TASK DIRECTIONS ▸ Collect every line of the items below that contains the string "volume", treating case as significant.

===== DATASET EXCERPTS

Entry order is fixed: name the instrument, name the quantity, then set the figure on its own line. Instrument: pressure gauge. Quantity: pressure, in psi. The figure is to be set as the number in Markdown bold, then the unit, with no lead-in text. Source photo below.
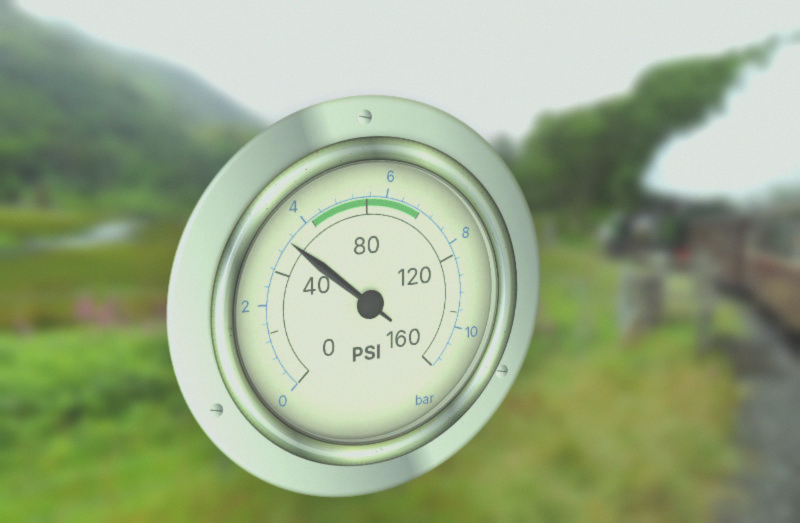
**50** psi
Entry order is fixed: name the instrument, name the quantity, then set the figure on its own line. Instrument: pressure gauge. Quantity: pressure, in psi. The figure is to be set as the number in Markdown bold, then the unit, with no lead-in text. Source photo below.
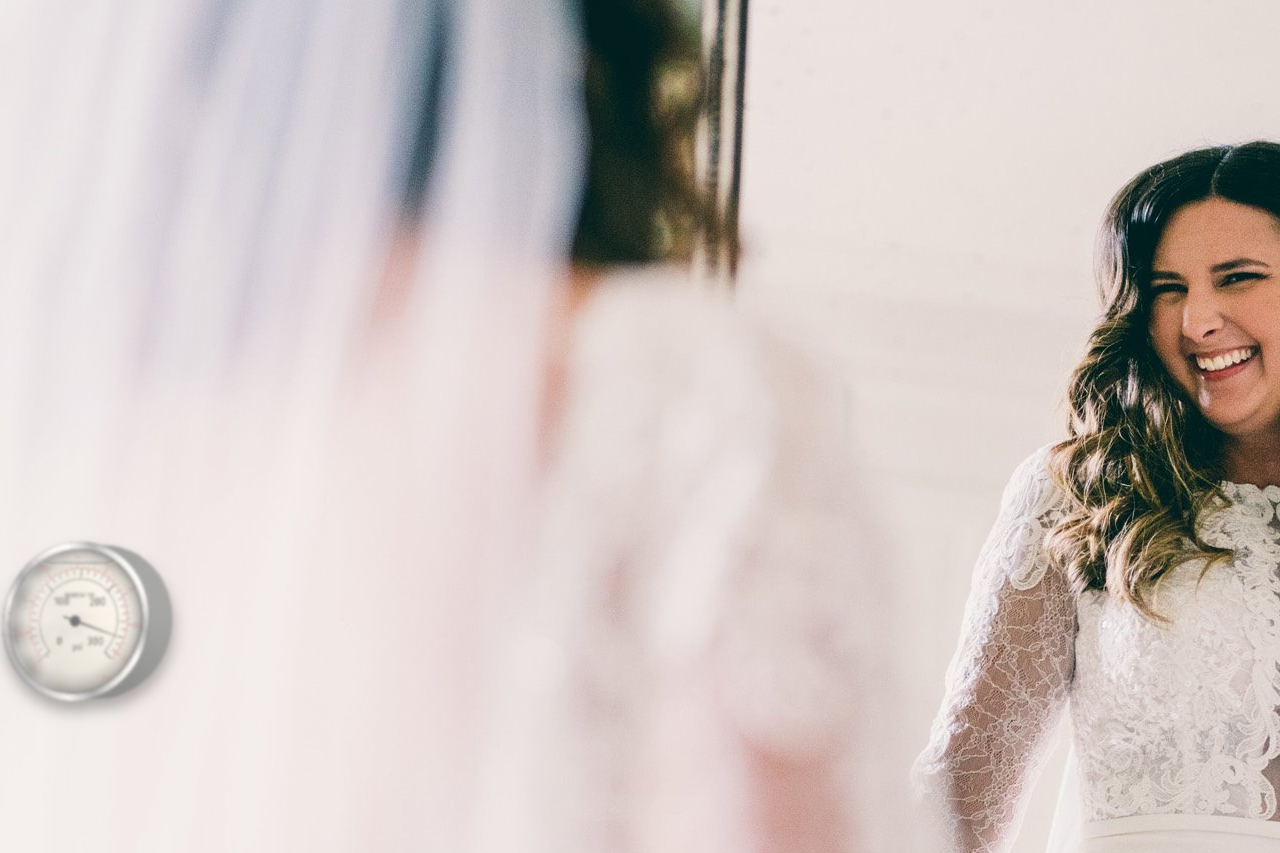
**270** psi
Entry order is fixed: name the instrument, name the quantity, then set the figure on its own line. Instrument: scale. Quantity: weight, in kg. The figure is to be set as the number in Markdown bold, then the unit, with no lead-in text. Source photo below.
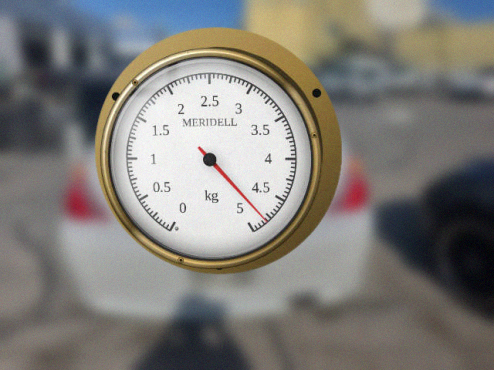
**4.8** kg
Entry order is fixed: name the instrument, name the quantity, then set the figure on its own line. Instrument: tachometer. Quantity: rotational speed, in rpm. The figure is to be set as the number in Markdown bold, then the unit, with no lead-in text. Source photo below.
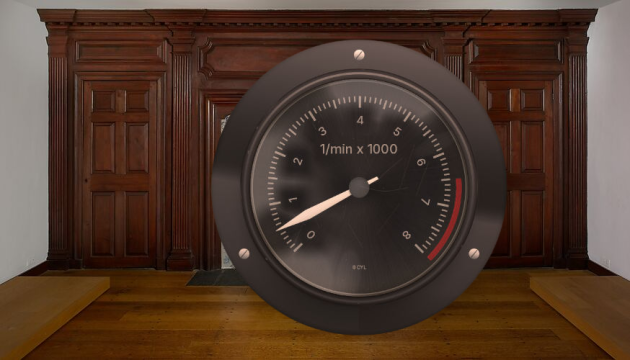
**500** rpm
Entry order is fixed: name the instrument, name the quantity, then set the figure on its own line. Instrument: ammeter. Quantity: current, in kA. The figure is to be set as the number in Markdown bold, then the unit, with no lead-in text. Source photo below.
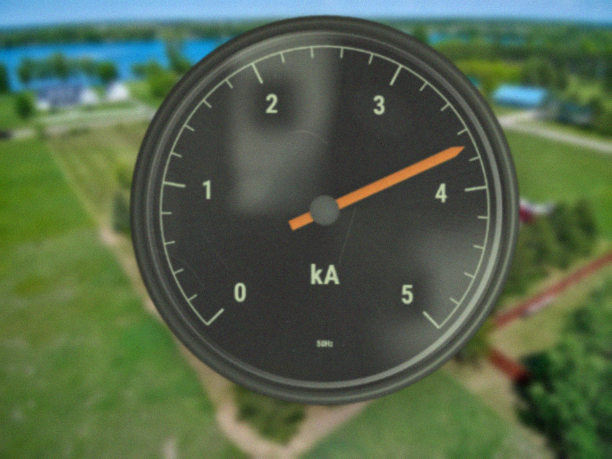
**3.7** kA
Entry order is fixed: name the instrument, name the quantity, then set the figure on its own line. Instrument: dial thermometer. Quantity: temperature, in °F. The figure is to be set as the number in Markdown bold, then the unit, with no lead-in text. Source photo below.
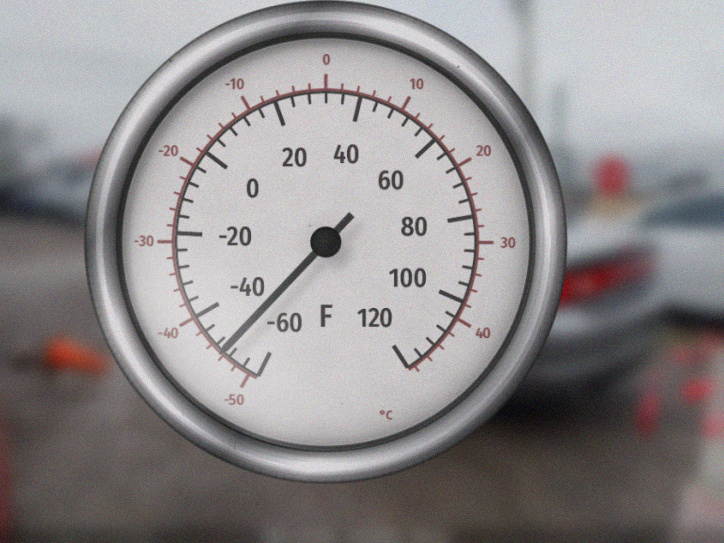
**-50** °F
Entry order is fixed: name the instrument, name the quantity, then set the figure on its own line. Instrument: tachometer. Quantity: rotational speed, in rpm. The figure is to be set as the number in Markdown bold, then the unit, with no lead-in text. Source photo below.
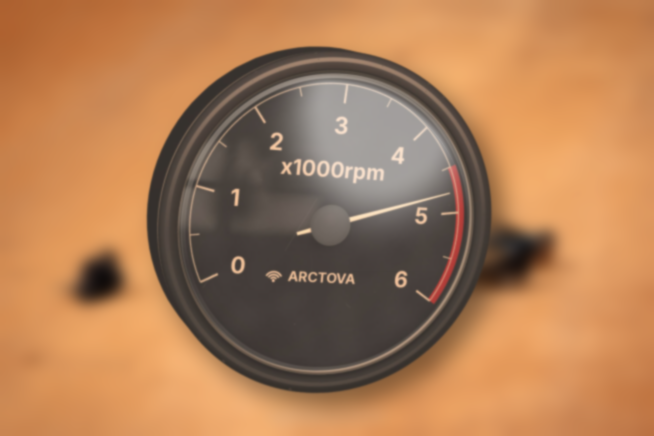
**4750** rpm
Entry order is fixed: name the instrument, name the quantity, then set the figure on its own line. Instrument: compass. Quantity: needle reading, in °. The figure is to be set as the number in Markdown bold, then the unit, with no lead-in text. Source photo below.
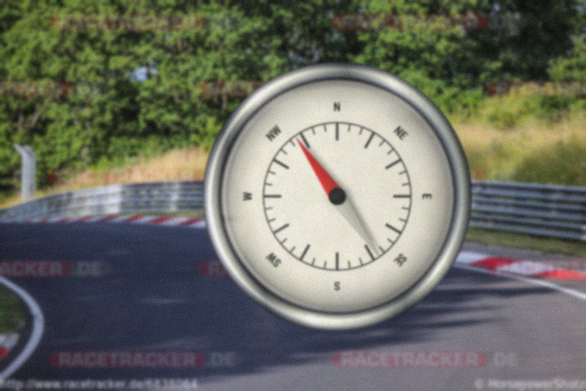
**325** °
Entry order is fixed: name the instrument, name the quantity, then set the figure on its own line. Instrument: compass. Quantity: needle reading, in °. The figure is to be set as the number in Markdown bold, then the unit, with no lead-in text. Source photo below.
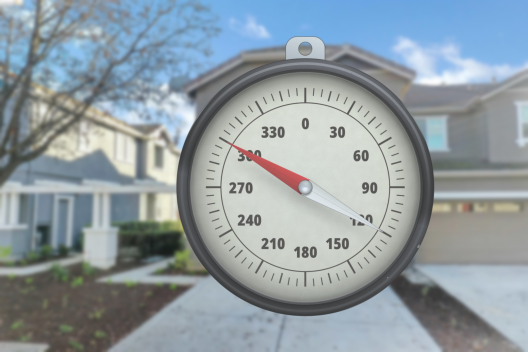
**300** °
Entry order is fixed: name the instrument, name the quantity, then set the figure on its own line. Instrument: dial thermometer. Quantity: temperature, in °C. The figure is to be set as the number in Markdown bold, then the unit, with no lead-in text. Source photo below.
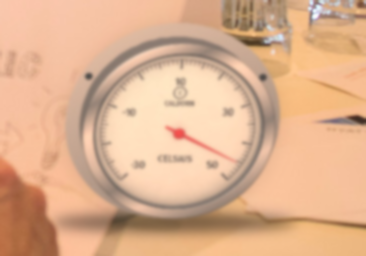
**45** °C
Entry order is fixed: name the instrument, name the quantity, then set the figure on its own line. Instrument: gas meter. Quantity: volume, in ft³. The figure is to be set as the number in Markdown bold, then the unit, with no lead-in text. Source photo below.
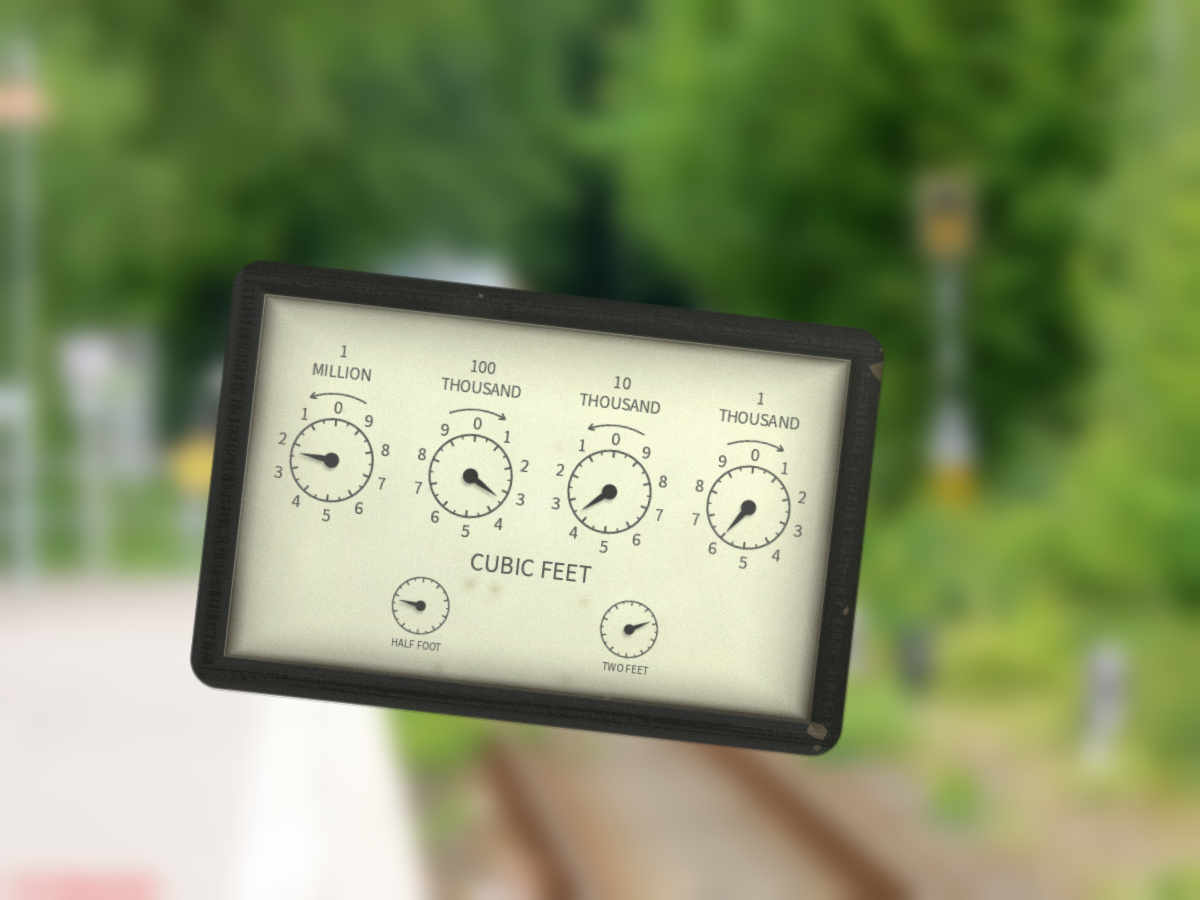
**233600** ft³
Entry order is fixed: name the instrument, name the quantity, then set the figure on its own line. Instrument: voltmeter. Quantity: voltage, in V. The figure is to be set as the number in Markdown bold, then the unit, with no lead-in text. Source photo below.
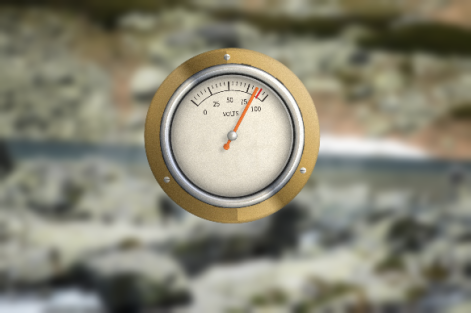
**85** V
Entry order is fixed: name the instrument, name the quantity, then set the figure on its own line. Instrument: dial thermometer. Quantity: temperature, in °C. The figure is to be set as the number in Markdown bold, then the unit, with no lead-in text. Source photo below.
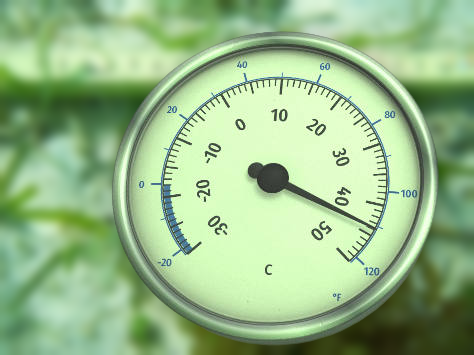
**44** °C
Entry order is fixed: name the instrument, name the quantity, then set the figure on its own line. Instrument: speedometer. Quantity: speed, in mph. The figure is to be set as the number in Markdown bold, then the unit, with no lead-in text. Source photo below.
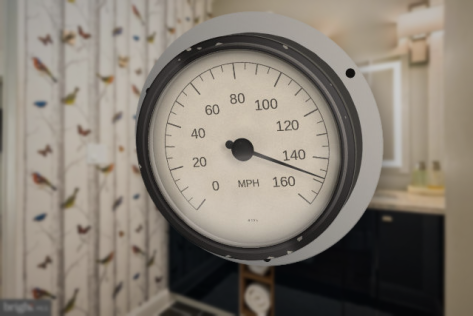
**147.5** mph
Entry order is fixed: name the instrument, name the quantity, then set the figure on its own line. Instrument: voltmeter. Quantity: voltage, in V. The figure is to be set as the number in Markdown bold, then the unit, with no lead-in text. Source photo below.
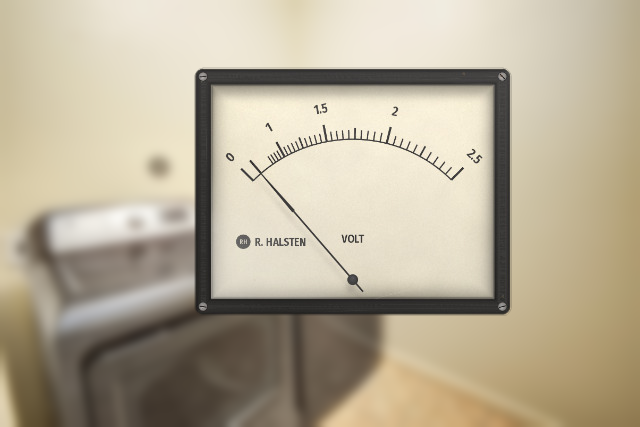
**0.5** V
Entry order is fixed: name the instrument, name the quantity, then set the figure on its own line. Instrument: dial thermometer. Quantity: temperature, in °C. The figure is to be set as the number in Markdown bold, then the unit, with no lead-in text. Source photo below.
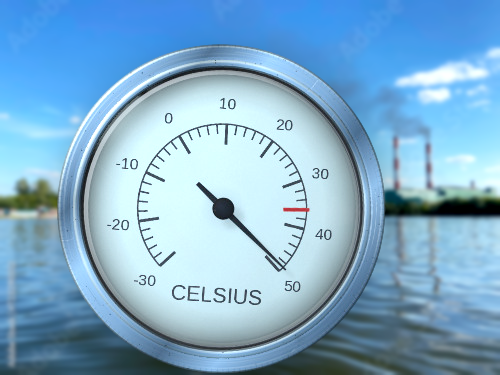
**49** °C
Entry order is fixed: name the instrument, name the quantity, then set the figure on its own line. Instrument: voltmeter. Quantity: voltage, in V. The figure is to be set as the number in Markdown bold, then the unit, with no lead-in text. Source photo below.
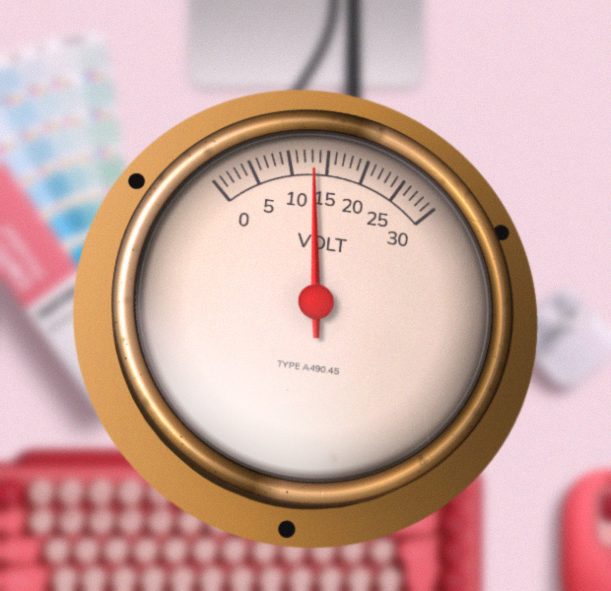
**13** V
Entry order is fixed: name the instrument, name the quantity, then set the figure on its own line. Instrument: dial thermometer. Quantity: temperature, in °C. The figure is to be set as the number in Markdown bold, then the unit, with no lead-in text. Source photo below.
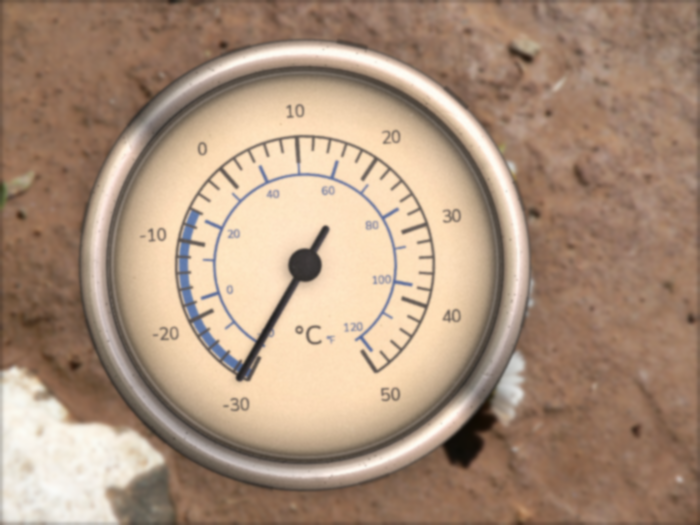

==========

FINAL ANSWER ▸
Entry order is fixed: name the instrument, name the quantity, then set the figure on its own line. Instrument: gas meter. Quantity: volume, in ft³. The figure is to be set as the number in Markdown bold, then the unit, with no lead-in text. Source photo below.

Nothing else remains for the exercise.